APEX survey of interstellar HCl

³⁵Cl/³⁷Cl isotopic ratios in dense cores and outflows

¹ European Southern Observatory, Karl-Schwarzschild-Straße 2, 85748 Garching bei München, Germany
² Max-Planck-Institut für Radioastronomie, Auf dem Hügel 69, 53121 Bonn, Germany
³ I. Physikalisches Institut, Universität zu Köln, Zülpicher Str. 77, 50937 Köln, Germany

^★ Corresponding author.

Received: 8 August 2025
Accepted: 25 November 2025

Abstract

Context. Despite being only the nineteenth most abundant element in the interstellar medium, chlorine’s reactivity and volatility give rise to a unique interstellar chemistry, favouring the formation of several chlorine-bearing hydrides. Further, the ³⁵Cl/³⁷Cl ratio – shaped in supernovae and evolved stars – probes nucleosynthesis across the Galaxy. Yet, studies of Cl-bearing molecules have remained limited to a few sight lines due to observational challenges.

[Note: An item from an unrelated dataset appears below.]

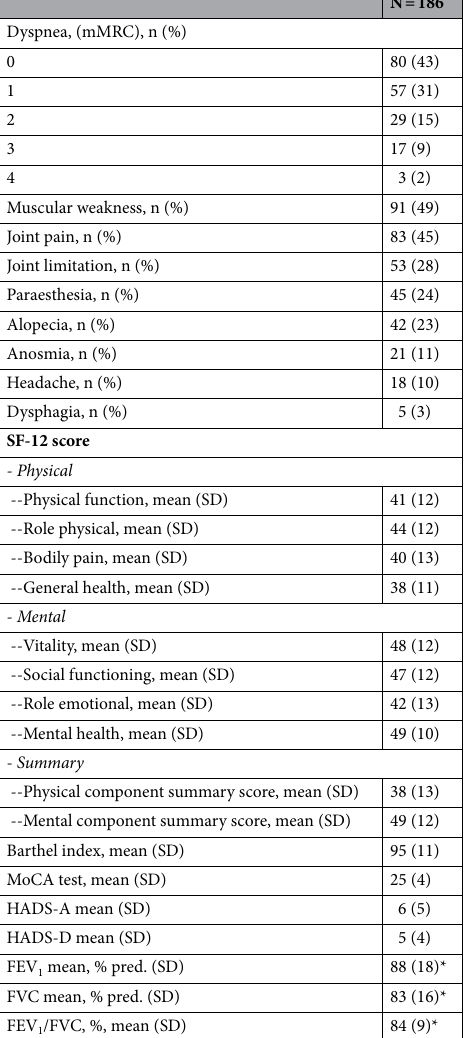
Table 3. Clinical results obtained in the outpatient assessment. mMRC Modified Medical Research Council (mMRC) dyspnea scale, SF-12 short form-12 health survey, MoCA Montreal Cognitive Assessment (MoCA)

Aims. We systematically investigated the Galactic distribution of HCl and the [H³⁵Cl]/[H³⁷Cl] ratio in high-mass star-forming regions. As a probe of a region’s nucleosynthesis history, this ratio may constrain predictions of Galactic chemical evolution models.

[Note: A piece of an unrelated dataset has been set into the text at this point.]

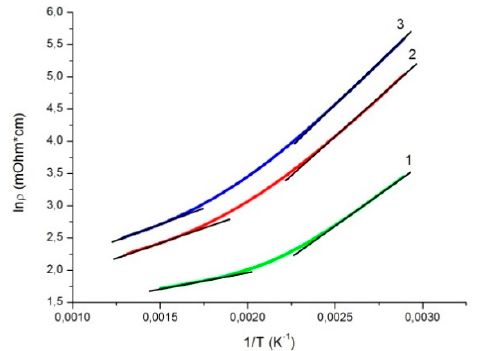
(b) Figure 4. Temperature dependences of the resistivity and thermopower (insets) during ( а ) the first heating and ( b ) the third cooling. The anomalies in the behavior of the Seebeck coefficient correlated with the data of thermogravimetric analysis of the sample mass loss caused by the removal of oxygen and are observed at much lower temperatures than in the behavior of the resistivity (Figure 4 а ). The oxygen nonstoichiometry index δ increased from one heating ‒ cooling cycle to another and the deviation from the semiconductor-type conductivity shifted toward higher temperatures. At δ = 0.21, the temperature dependency of the resistivity was qualitatively consistent with the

Methods. We surveyed the ground-state J = 1–0 transitions of H³⁵Cl and H³⁷Cl near 625 GHz towards 28 sources with the SEPIA660 receiver on the APEX 12 m sub-millimetre telescope. This survey more than doubles the number of sources with HCl detections and reveals HCl emission arising from both the background core and associated outflows. The spectra were modelled with XCLASS to derive column densities, isotopic ratios, and the kinematics of both the core and the outflow components.

Results. H³⁵Cl was detected in all sources, H³⁷Cl in all but two, with spectral line profiles ranging from those with only emission to complex emission–absorption mixtures. Column densities span from 2.3–22.8 × 10¹³ cm⁻² for H³⁵Cl and 0.6–12.5 × 10¹³ cm⁻² for H³⁷Cl, resulting in isotopic ratios between 1.6 and 3.5 in emission-only sources.

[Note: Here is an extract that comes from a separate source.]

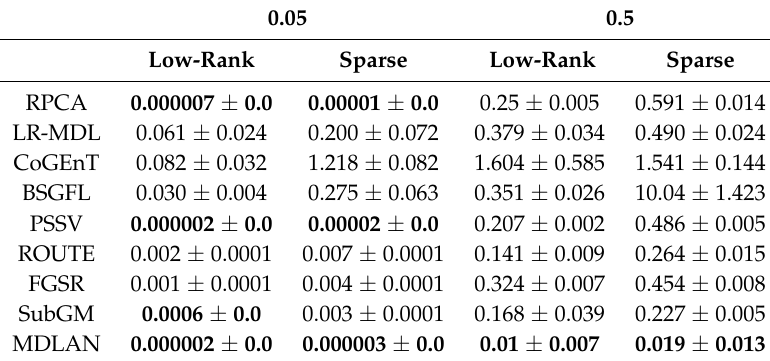
Table 1. Quantitative comparison of NRMSE for the low-rank and sparse noise matrices. LR-MDL: low-rank minimum description length; CoGEnT: conditional gradient with enhancement and truncation; BSGFL: generalized fused lasso foreground modeling; PSSV: partial sum of singular values; ROUTE: low-rank matrix recovery via robust outlier estimation; FGSR: factor group-sparse regularization; SubGM: subgradient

Conclusions. The derived [H³⁵Cl]/[H³⁷Cl] aligns with Galactic chemical evolution models and shows no trend with Galactocentric radius. However, local variations may reflect recent nucleosynthesis. Overall, the results suggest that most Galactic chlorine was synthesised during epochs of lower average metallicity in the Galaxy. Notably, we detect H³⁵Cl emission arising from outflows – particularly explosive ones – hinting at its presence in a broader range of environments. The present single-dish observations cannot reveal the origin of HCl in outflows, necessitating interferometric follow-up observations.